In Wedded to the Land? Mary N. Layoun offers a critical commentary on the idea of nationalism in general and on specific attempts to formulate alternatives to the concept in particular.
Narratives surrounding three geographically and temporally different national crises form the center of her study: Greek refugees' displacement from Asia Minor into Greece in 1922, the 1974 right-wing Cypriot coup and subsequent Turkish invasion of Cyprus, and the Palestinian and PLO expulsion from Beirut following the Israeli invasion in 1982.
Drawing on readings of literature and of official documents and decrees, songs, poetry, cinema, public monuments, journalism, and conversations with exiles, refugees, and public officials, Layoun uses each historical incident as a means of highlighting a recurring trope within constructs of nationalism.
The displacement of the Greek refugees in the 1920s calls into question the very idea of home, as well as the desire for ethnic homogeneity within nations.
She reads the Cypriot coup and invasion as an illustration of the gendering of nation and how the notion of the inviolable woman came to represent sovereignity.
In her third example she shows how the Palestinian and PLO expulsion from Beirut highlights the ambiguity of the borders upon which many manifestations of nationalism putatively depend.

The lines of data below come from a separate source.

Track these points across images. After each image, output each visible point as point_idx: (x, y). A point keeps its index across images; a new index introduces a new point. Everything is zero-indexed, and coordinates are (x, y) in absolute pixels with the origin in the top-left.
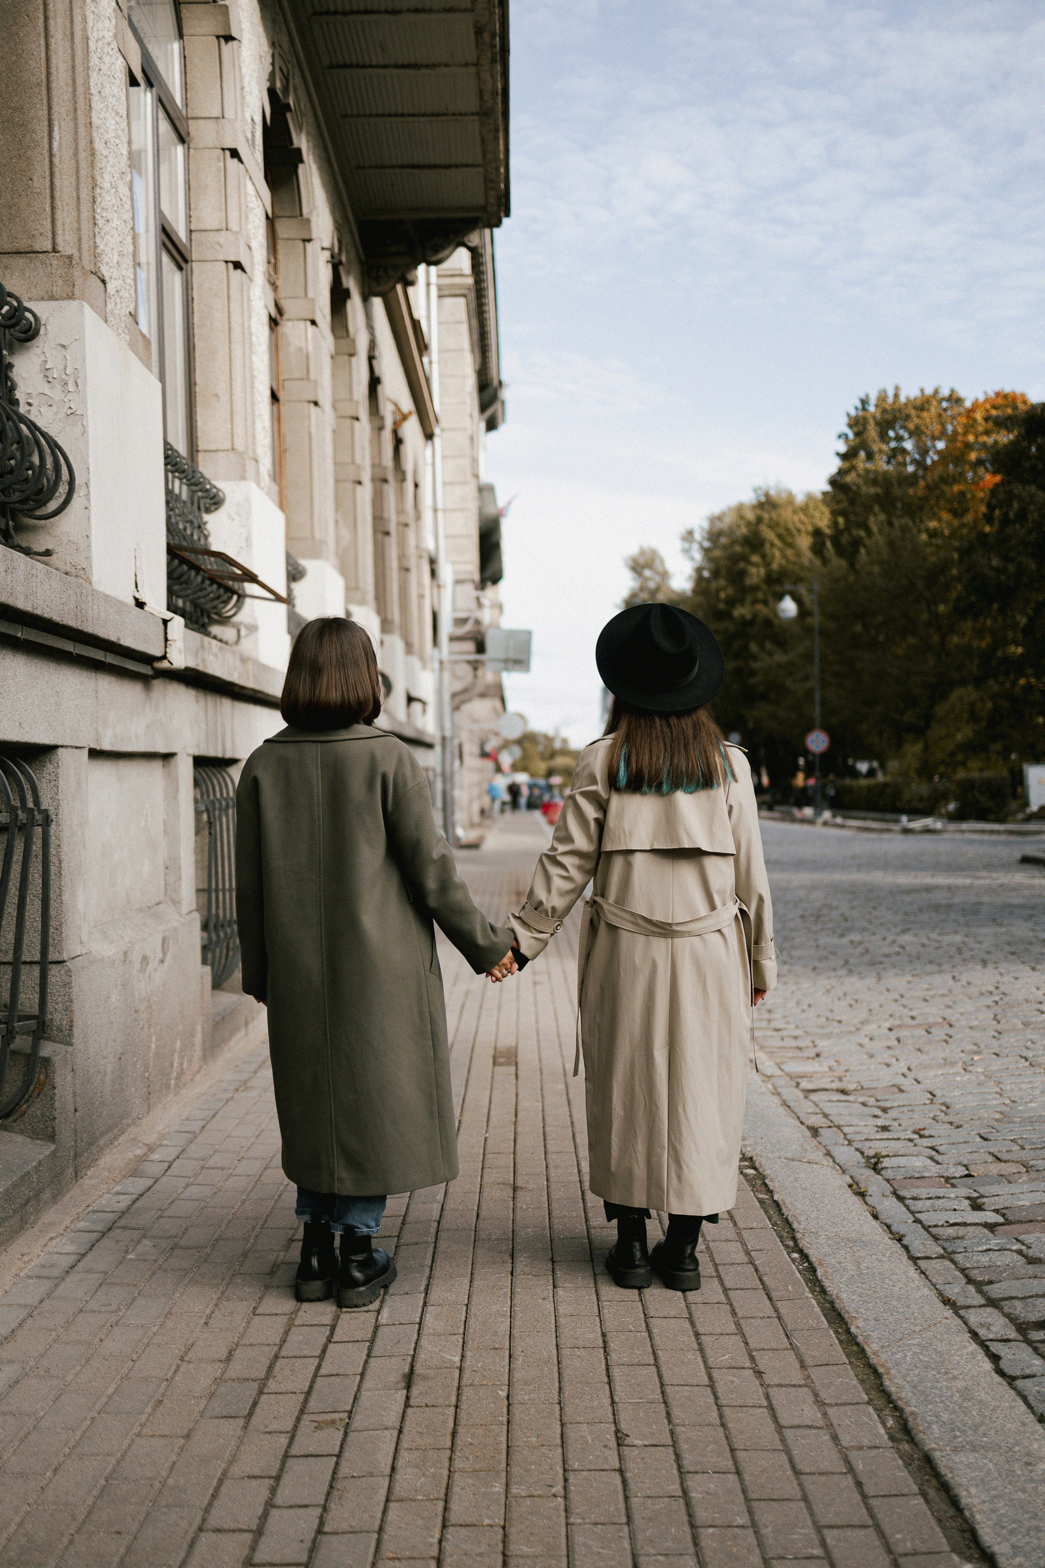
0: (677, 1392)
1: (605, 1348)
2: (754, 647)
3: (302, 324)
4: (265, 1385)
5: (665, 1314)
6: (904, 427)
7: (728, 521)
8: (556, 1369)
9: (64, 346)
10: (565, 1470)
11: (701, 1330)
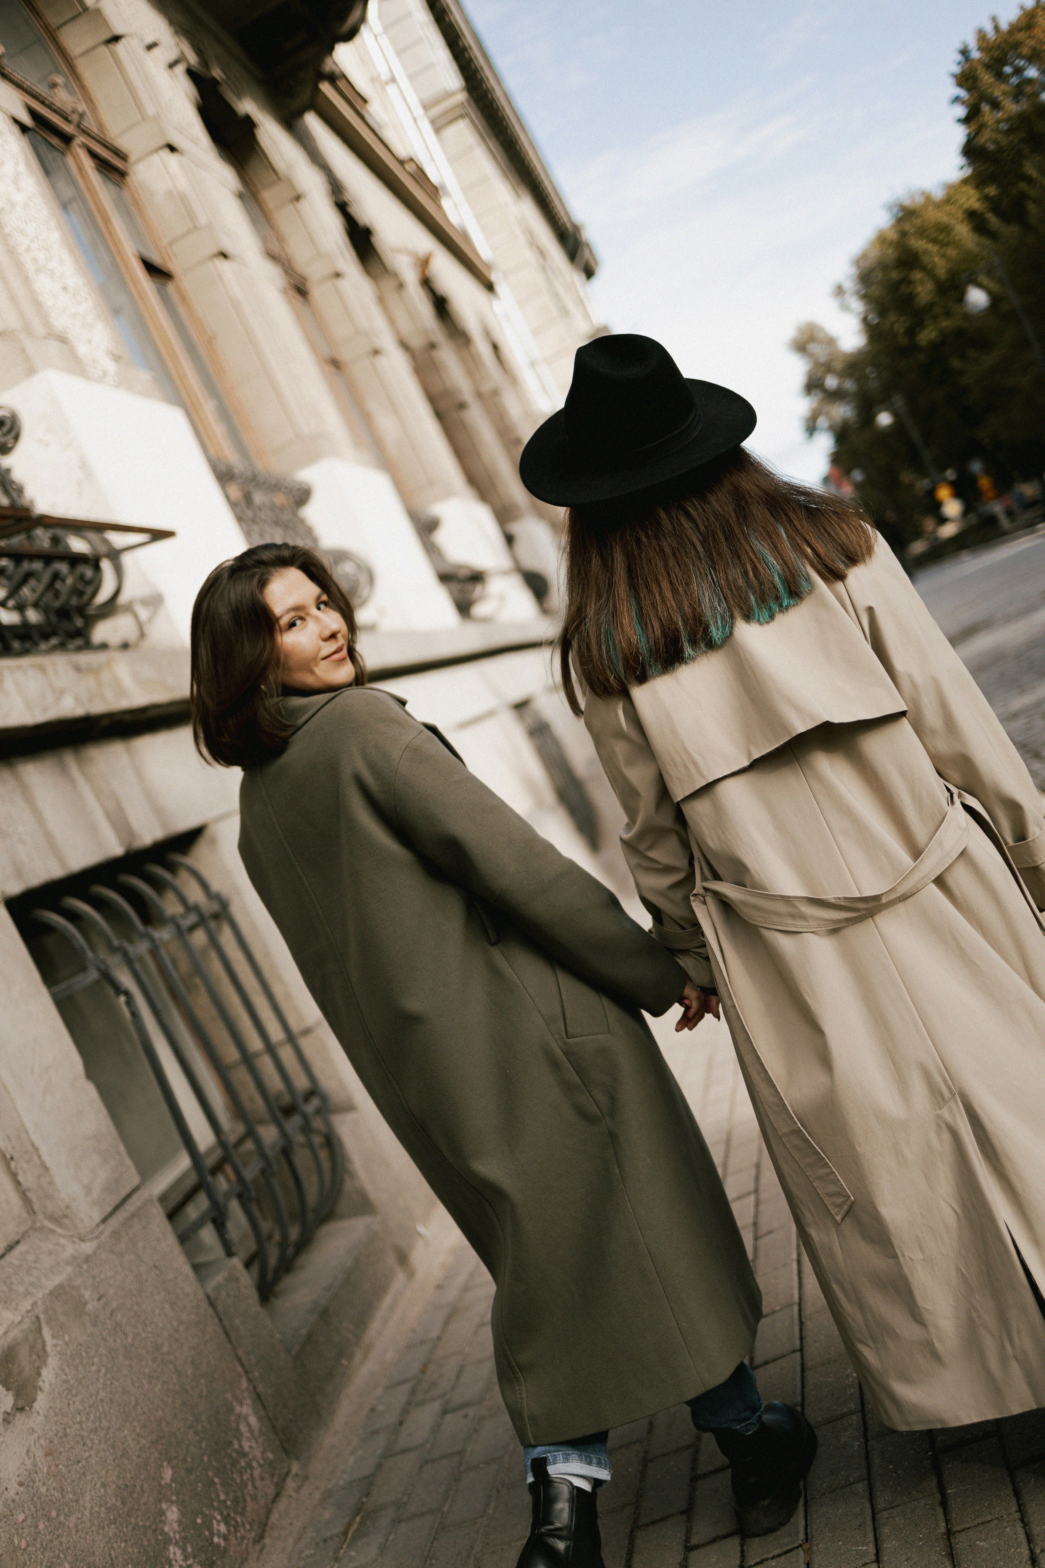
2: (956, 363)
3: (155, 158)
6: (1020, 56)
7: (875, 254)
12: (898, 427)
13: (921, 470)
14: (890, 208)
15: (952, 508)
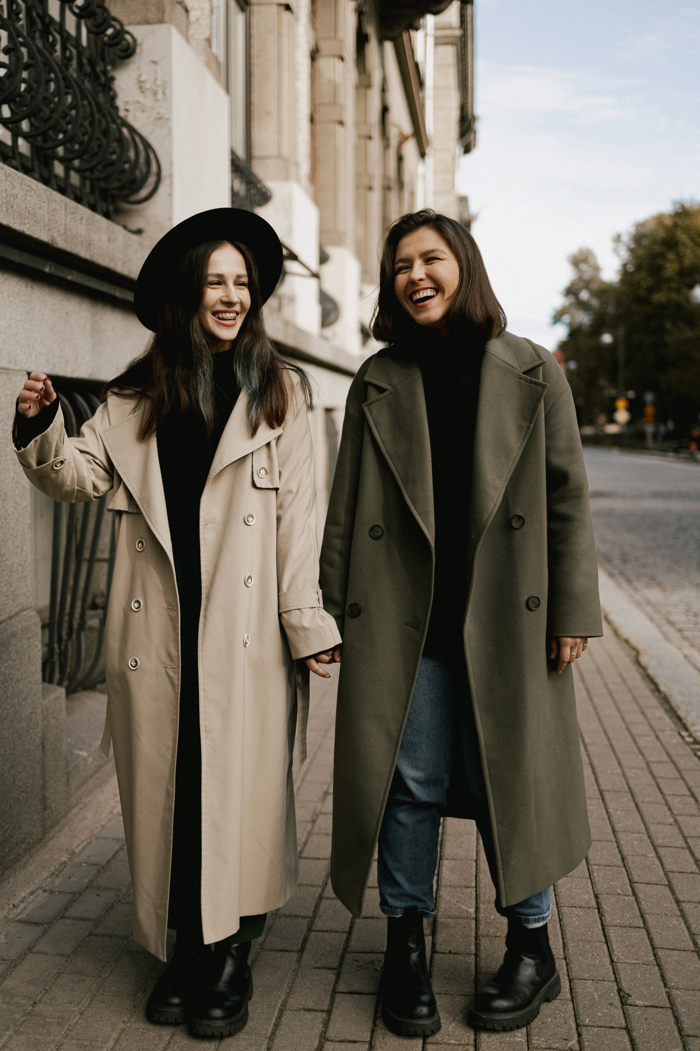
0: (668, 956)
1: (599, 908)
2: (668, 325)
3: (333, 60)
4: (312, 922)
5: (647, 880)
7: (652, 226)
8: (558, 926)
9: (155, 63)
10: (577, 1025)
11: (681, 898)
12: (613, 347)
13: (614, 382)
14: (675, 203)
15: (622, 416)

These chapters are preceded and introduced by a discussion of "culturing the nation" and closed by a consideration of citizenship and silence in which Layoun discusses rights ostensibly possessed by all members of a political community. This book will be of interest to scholars engaged in cultural and critical theory, Middle Eastern and Mediterranean history, literary studies, political science, postcolonial studies, and gender studies.